Der Schreibprozess machte Wasner bewusst, dass sie in der Vergangenheit verschiedene Bewältigungsmechanismen genutzt hatte, um sich mit ihren eigenen Emotionen, ihrem eigenen Ich auseinanderzusetzen. Zuvor hatte sie die intellektuelle Betrachtung ihrer Gefühle stets höher bewertet als ihre körperliche Reaktion auf bestimmte Ereignisse, und auch beim Songwriting hörte sie in der Vergangenheit zumeist mehr auf ihren Kopf als auf ihr Herz. Für ´Head Of Roses´ stellte Wasner ihre Prioritäten auf den Kopf, wissend, dass die Musik es möglich macht, die Bürden des bewussten Denkens hinter sich zu lassen:
„Einer der Gründe, warum Musik die Kunstform ist, die mich am meisten anzieht, ist, dass sie unsere höheren Bewusstseinsebenen und alles drumherum untergräbt und uns auf einer tieferen, stärker emotionalen Ebene packen kann – und genau dort findet der echte Heilungsprozess statt. Du kannst dir nicht einfach in den Kopf setzen, dass es dir besser geht, es muss in dein ganzes Sein integriert sein, und Musik ist außergewöhnlich hilfreich dabei, das zu erreichen.“
Ohne nach dem Schreiben der Lieder viel Zeit zu verschwenden, konstruierte Wasner ihr neues Album gemeinsam mit Produzent Nick Sanborn von Sylvan Esso wie ein genrebrechendes Mixtape, bei dem vor allem die narrative Struktur der Leitfaden ist und die Übersetzung intensiver, zutiefst persönlicher Gefühle im Mittelpunkt steht. So neu diese Erfahrung für Wasner oberflächlich betrachtet auch war, im Kern zielte sie damit auf etwas ab, das ihr Tun schon immer beeinflusst hatte.

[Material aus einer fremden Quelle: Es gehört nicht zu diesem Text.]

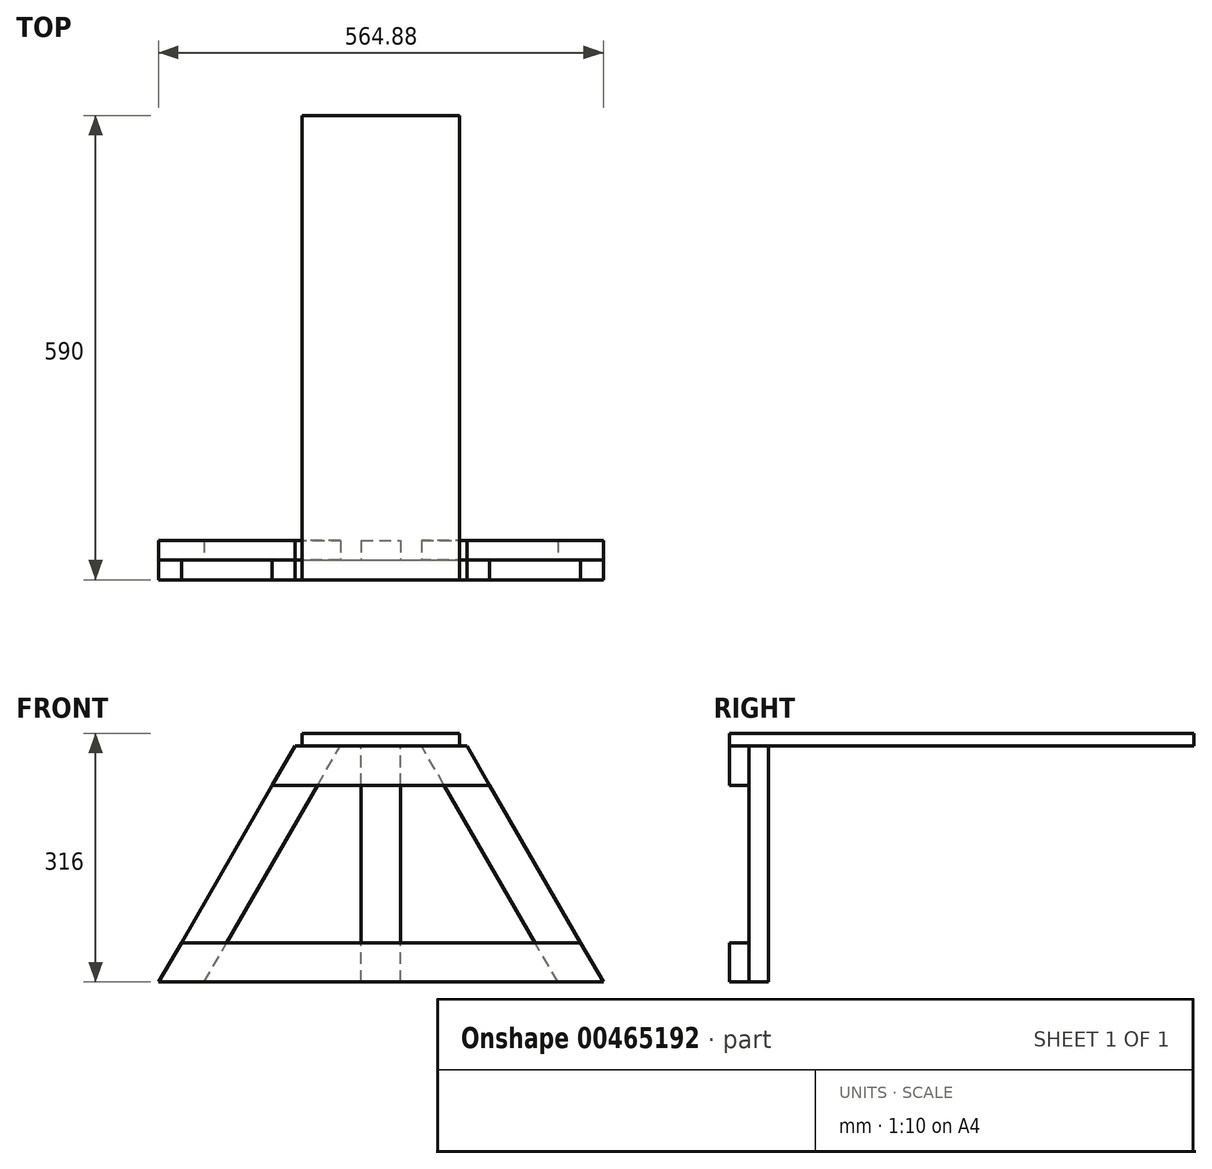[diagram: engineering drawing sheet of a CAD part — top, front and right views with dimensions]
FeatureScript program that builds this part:
annotation { "Feature Type Name" : "Feature", "Feature Type Description" : "" }
export const myFeature = defineFeature(function(context is Context, id is Id, definition is map)
    precondition{}
    {
        {
            var Q0;
            Q0=qCreatedBy(makeId("Front.planeOp"),FACE);
            var sketch = newSketch(context, id + "F0", { "sketchPlane" : qUnion([Q0])});
            skLineSegment(sketch, "E0.bottom", {"start": v(-100, 300) * mm, "end": v(100, 300) * mm});
            skLineSegment(sketch, "E0.top", {"start": v(-100, 316) * mm, "end": v(100, 316) * mm});
            skLineSegment(sketch, "E0.left", {"start": v(-100, 300) * mm, "end": v(-100, 316) * mm});
            skLineSegment(sketch, "E0.right", {"start": v(100, 300) * mm, "end": v(100, 316) * mm});
            skSolve(sketch);
        }
        {
            var Q0;
            Q0=makeQuery(id+"F0.imprint","IMPRINT",FACE,{"disambiguationData":[TD([[makeQuery(id+"F0.imprint","IMPRINT",EDGE,{"derivedFrom":sQuery(id+"F0.wireOp",EDGE,"E0.bottom")}),1.0]])]});
            extrude(context, id + "F1", {"entities" : qUnion([Q0]), "oppositeDirection" : true, "depth" : 590 * mm});
        }
        {
            var Q0;
            Q0=qCreatedBy(makeId("Front.planeOp"),FACE);
            var sketch = newSketch(context, id + "F2", { "sketchPlane" : qUnion([Q0])});
            skLineSegment(sketch, "E1.bottom", {"start": v(-138.1, 250) * mm, "end": v(138.1, 250) * mm});
            skLineSegment(sketch, "E1.top", {"start": v(-109.24, 300) * mm, "end": v(109.24, 300) * mm});
            skLineSegment(sketch, "E1.left", {"start": v(-138.1, 250) * mm, "end": v(-109.24, 300) * mm});
            skLineSegment(sketch, "E1.right", {"start": v(138.1, 250) * mm, "end": v(109.24, 300) * mm});
            skSolve(sketch);
        }
        {
            var Q0;
            Q0=makeQuery(id+"F2.imprint","IMPRINT",FACE,{"disambiguationData":[TD([[makeQuery(id+"F2.imprint","IMPRINT",EDGE,{"derivedFrom":sQuery(id+"F2.wireOp",EDGE,"E1.bottom")}),1.0]])]});
            extrude(context, id + "F3", {"entities" : qUnion([Q0]), "oppositeDirection" : true, "depth" : 25 * mm});
        }
        {
            var Q0;
            Q0=qCreatedBy(makeId("Front.planeOp"),FACE);
            var sketch = newSketch(context, id + "F4", { "sketchPlane" : qUnion([Q0])});
            skLineSegment(sketch, "E2.bottom", {"start": v(-282.44, 0) * mm, "end": v(282.44, 0) * mm});
            skLineSegment(sketch, "E2.top", {"start": v(-253.58, 50) * mm, "end": v(253.58, 50) * mm});
            skLineSegment(sketch, "E2.left", {"start": v(-282.44, 0) * mm, "end": v(-253.58, 50) * mm});
            skLineSegment(sketch, "E2.right", {"start": v(282.44, 0) * mm, "end": v(253.58, 50) * mm});
            skSolve(sketch);
        }
        {
            var Q0;
            Q0=makeQuery(id+"F4.imprint","IMPRINT",FACE,{"disambiguationData":[TD([[makeQuery(id+"F4.imprint","IMPRINT",EDGE,{"derivedFrom":sQuery(id+"F4.wireOp",EDGE,"E2.bottom")}),1.0]])]});
            extrude(context, id + "F5", {"entities" : qUnion([Q0]), "oppositeDirection" : true, "depth" : 25 * mm});
        }
        {
            var Q0;
            Q0=makeQuery(id+"F3.opExtrude","CAP_FACE",FACE,{"disambiguationData":[OSD([sQuery(id+"F2.wireOp",EDGE,"E1.bottom"),sQuery(id+"F2.wireOp",EDGE,"E1.top"),sQuery(id+"F2.wireOp",EDGE,"E1.left"),sQuery(id+"F2.wireOp",EDGE,"E1.right")])],"isStart":false});
            var sketch = newSketch(context, id + "F6", { "sketchPlane" : qUnion([Q0])});
            skLineSegment(sketch, "E3.bottom", {"start": v(25, 0) * mm, "end": v(-25, 0) * mm});
            skLineSegment(sketch, "E3.top", {"start": v(25, 300) * mm, "end": v(-25, 300) * mm});
            skLineSegment(sketch, "E3.left", {"start": v(25, 0) * mm, "end": v(25, 300) * mm});
            skLineSegment(sketch, "E3.right", {"start": v(-25, 0) * mm, "end": v(-25, 300) * mm});
            skSolve(sketch);
        }
        {
            var Q0;
            Q0 = qSketchRegion(id + "F6", true);
            extrude(context, id + "F7", {"entities" : qUnion([Q0]), "depth" : 25 * mm});
        }
        {
            var Q0;
            Q0=makeQuery(id+"F3.opExtrude","CAP_FACE",FACE,{"disambiguationData":[OSD([sQuery(id+"F2.wireOp",EDGE,"E1.bottom"),sQuery(id+"F2.wireOp",EDGE,"E1.top"),sQuery(id+"F2.wireOp",EDGE,"E1.left"),sQuery(id+"F2.wireOp",EDGE,"E1.right")])],"isStart":false});
            var sketch = newSketch(context, id + "F8", { "sketchPlane" : qUnion([Q0])});
            skLineSegment(sketch, "E4.bottom", {"start": v(-282.44, 0) * mm, "end": v(-224.7, 0) * mm});
            skLineSegment(sketch, "E4.top", {"start": v(-109.24, 300) * mm, "end": v(-51.5, 300) * mm});
            skLineSegment(sketch, "E4.left", {"start": v(-282.44, 0) * mm, "end": v(-109.24, 300) * mm});
            skLineSegment(sketch, "E4.right", {"start": v(-224.7, 0) * mm, "end": v(-51.5, 300) * mm});
            skSolve(sketch);
        }
        {
            var Q0;
            Q0 = qSketchRegion(id + "F8", true);
            extrude(context, id + "F9", {"entities" : qUnion([Q0]), "depth" : 25 * mm});
        }
        {
            var Q0;
            Q0=makeQuery(id+"F9.opExtrude","SWEPT_BODY",BODY,{"disambiguationData":[OSD([sQuery(id+"F8.wireOp",EDGE,"E4.bottom"),sQuery(id+"F8.wireOp",EDGE,"E4.top"),sQuery(id+"F8.wireOp",EDGE,"E4.left"),sQuery(id+"F8.wireOp",EDGE,"E4.right")])]});
            var Q1;
            Q1=qCreatedBy(makeId("Right.planeOp"),FACE);
            mirror(context, id + "F10", {"entities" : qUnion([Q0]), "mirrorPlane" : qUnion([Q1])});
        }
    });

„Es war mir immer schon wichtig, mir meine Menschlichkeit zu bewahren“, erklärt sie. „Es gibt viele Performer, die eine Rolle spielen, um mysteriöser zu wirken und sich als übermenschlich darzustellen. Das finde ich äußerst faszinierend und ich respektiere es sehr, allerdings ist es etwas komplett anderes, als mir vorschwebt. Ich finde, Menschen brauchen Kunst, die ihnen das Gefühl vermittelt, gesehen und verstanden zu werden, und genau darauf ziele ich ab.“
Deshalb möchte sich Wasner mit ihrer Musik zur eigenen Unvollkommenheit bekennen, oder wie sie es abschließend ausdrückt:
„Ich möchte eine Künstlerin sein, zu der du eine Verbindung aufbauen kannst, weil du deine eigenen Fehler in ihr erkennst, nicht jemand, der in höheren Sphären unterwegs ist.“
Aktuelles Album: Head Of Roses (Sub Pop/Cargo) VÖ 02.04.